It was late afternoon. Mabel was lonely in spite of having spent three hours playing Bingo with a dozen other widows in the downstairs activity room. Mabel’s thoughts turn to the last time she had been with a man: October 14, 1982. She simply wanted to reach out and touch someone.
Suddenly there was a knock at her door. Mabel opened it tentatively, yet expectantly. She gasped. There standing in the hallway was the Maytag repairman, the loneliest guy in town. He looked just like Fabio, except he had a gut. And his hair was thinning. And he wore bifocals. And a really big pipe wrench dangled from his belt.
“My name’s Charlie.” Then, upon seeing Mabel stare at his pipe wrench, he coyly added, “Don’t leave home without it!”
Their eyes met, transfixed for three or four seconds, but it might as well have been an eternity, except they shouldn’t waste time because either one of them could die any moment of a stroke. The next minutes were a whirlwind. Before she knew it, Mabel was standing there in her briefs made from cotton, the fabric of our lives. And her Cross-Your-Heart brassiere that lifted and separated. Charlie had difficulty with the bra, but finally removed it with some wire cutters. He caressed the nape of Mabel’s neck and said, “Someone’s put a tiger in your tank!”
“I bring good things to life,” cooed Mabel, with a slight whistling sound because of ill-fitting dentures.
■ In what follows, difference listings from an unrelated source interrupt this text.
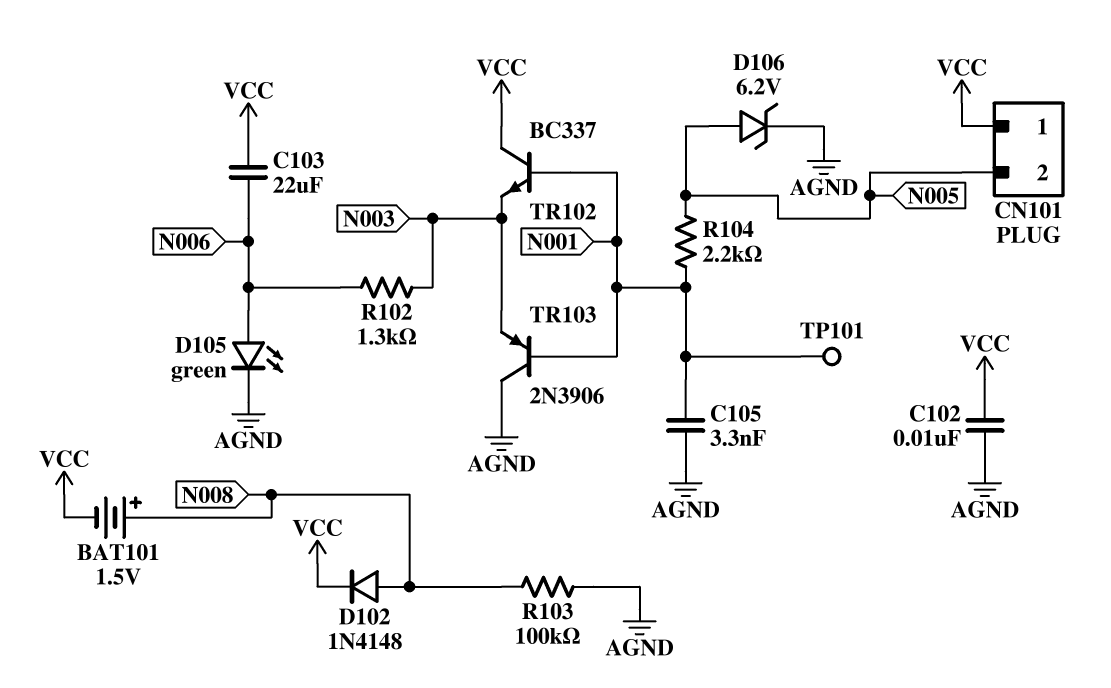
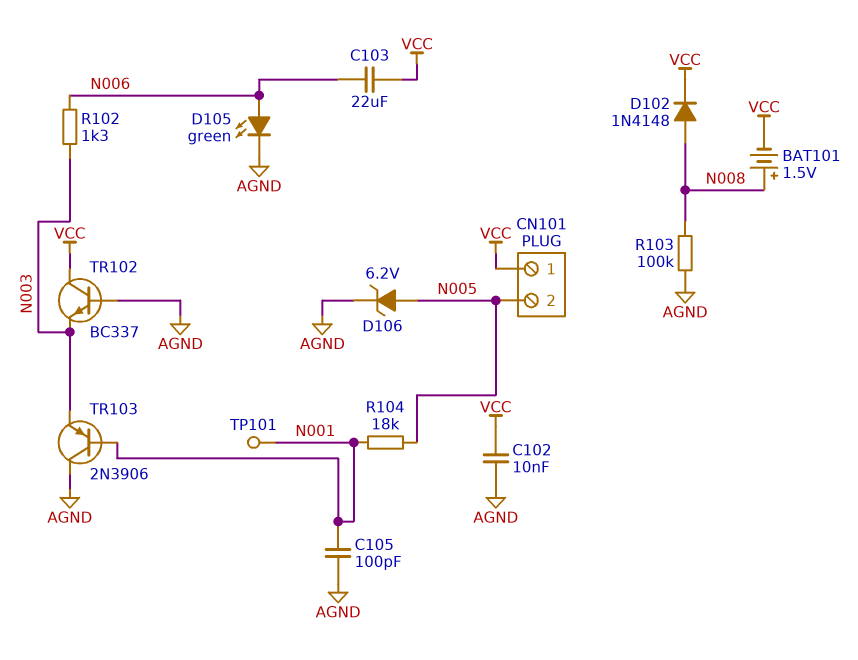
C105: 3.3nF (AGND, N001) -> 100pF (AGND, N001)
R104: 2.2k (N001, N005) -> 18k (N001, N005)
TR102: NPN BC337 (B N001, C VCC, E N003) -> NPN BC337 (B AGND, C VCC, E N003)

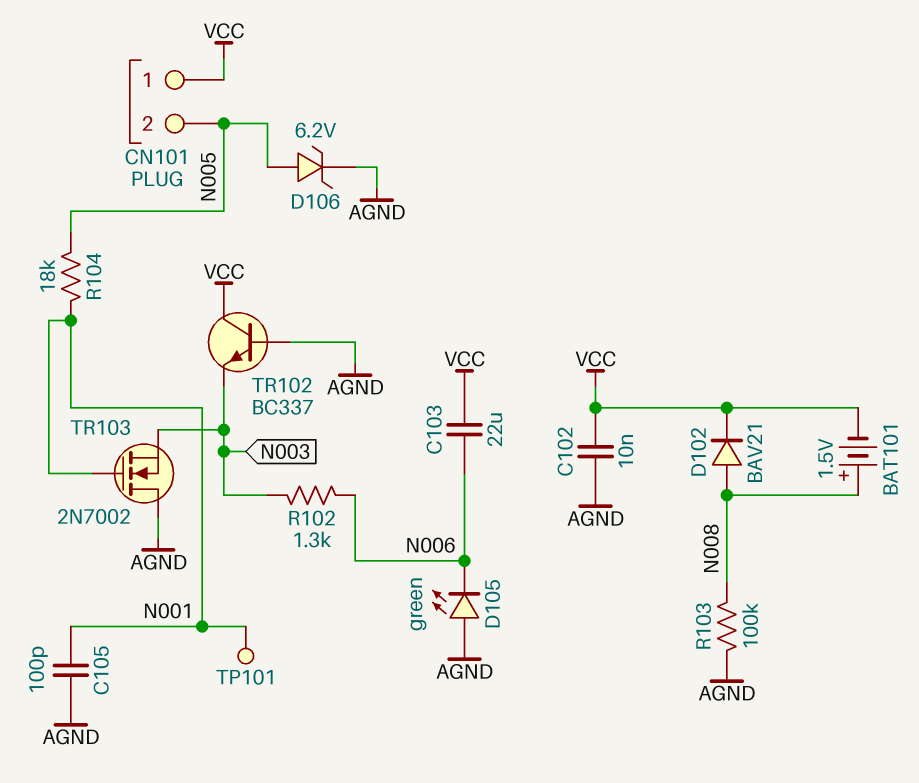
D102: diode 1N4148 (A N008, K VCC) -> diode BAV21 (A N008, K VCC)
D105: LED green (A N006, K AGND) -> LED green (A AGND, K N006)
TR103: PNP 2N3906 (B N001, C AGND, E N003) -> NMOS 2N7002 (G N001, D AGND, S N003)

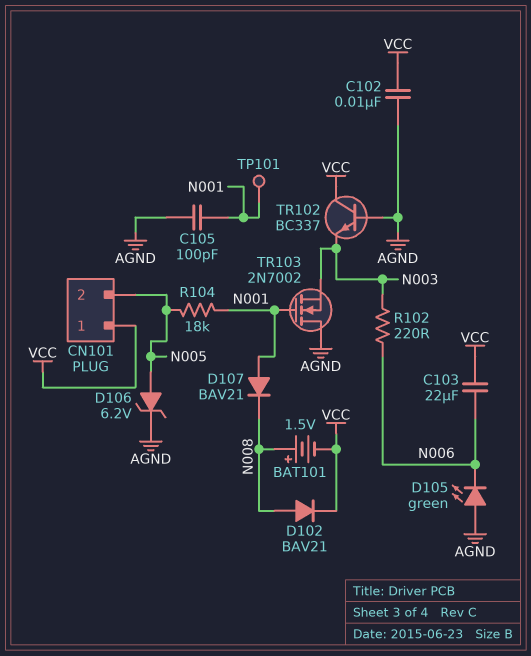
D107: none -> diode BAV21 (A N001, K N008)
R102: 1.3k (N003, N006) -> 220 (N003, N006)
R103: 100k (AGND, N008) -> none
Then she flipped over and Charlie peeled off her panties, revealing an ample derriere that resembled two basketball-sized snow cones.
Overcome with raw passion, Charlie’s loins ached as he reached for a can of Crisco that just happened to be sitting on the living room floor. “Cooks who know trust Crisco,” whispered Charlie as he rubbed a glob of grease between his hands and smeared it on Mabel’s bounteous bottom.
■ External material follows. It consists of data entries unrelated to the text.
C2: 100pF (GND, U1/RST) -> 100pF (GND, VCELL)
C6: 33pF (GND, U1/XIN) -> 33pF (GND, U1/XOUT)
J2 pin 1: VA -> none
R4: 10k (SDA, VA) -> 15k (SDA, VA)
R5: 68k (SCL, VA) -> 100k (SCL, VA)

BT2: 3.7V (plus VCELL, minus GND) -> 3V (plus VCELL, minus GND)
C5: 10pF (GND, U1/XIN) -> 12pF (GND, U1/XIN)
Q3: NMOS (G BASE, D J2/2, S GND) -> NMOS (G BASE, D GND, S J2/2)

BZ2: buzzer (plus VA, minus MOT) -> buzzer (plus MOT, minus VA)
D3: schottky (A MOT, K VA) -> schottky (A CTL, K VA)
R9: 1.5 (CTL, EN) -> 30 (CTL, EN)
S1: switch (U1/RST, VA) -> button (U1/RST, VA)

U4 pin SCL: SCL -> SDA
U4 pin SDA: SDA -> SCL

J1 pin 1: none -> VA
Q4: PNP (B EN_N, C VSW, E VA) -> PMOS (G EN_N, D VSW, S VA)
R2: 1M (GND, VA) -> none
“Think outside the bun,” gasped Mabel. “And then head for the border,” she giggled, realizing she had just used two tag lines from the same company. Before you could say “Call your doctor if an erection lasts more than four hours,” Mabel and Charlie became intertwined in a way two bodies were not meant to be, made possible by the Crisco, but discouraged by leading orthopedic surgeons specializing in geriatrics. Finally, both spent, Charlie and Mabel let out simultaneous sighs, untangled slippery arms and thighs, and then lit cigarettes – Lucky Strikes, LSMFT, confident they had played a part in creating a new writing genre.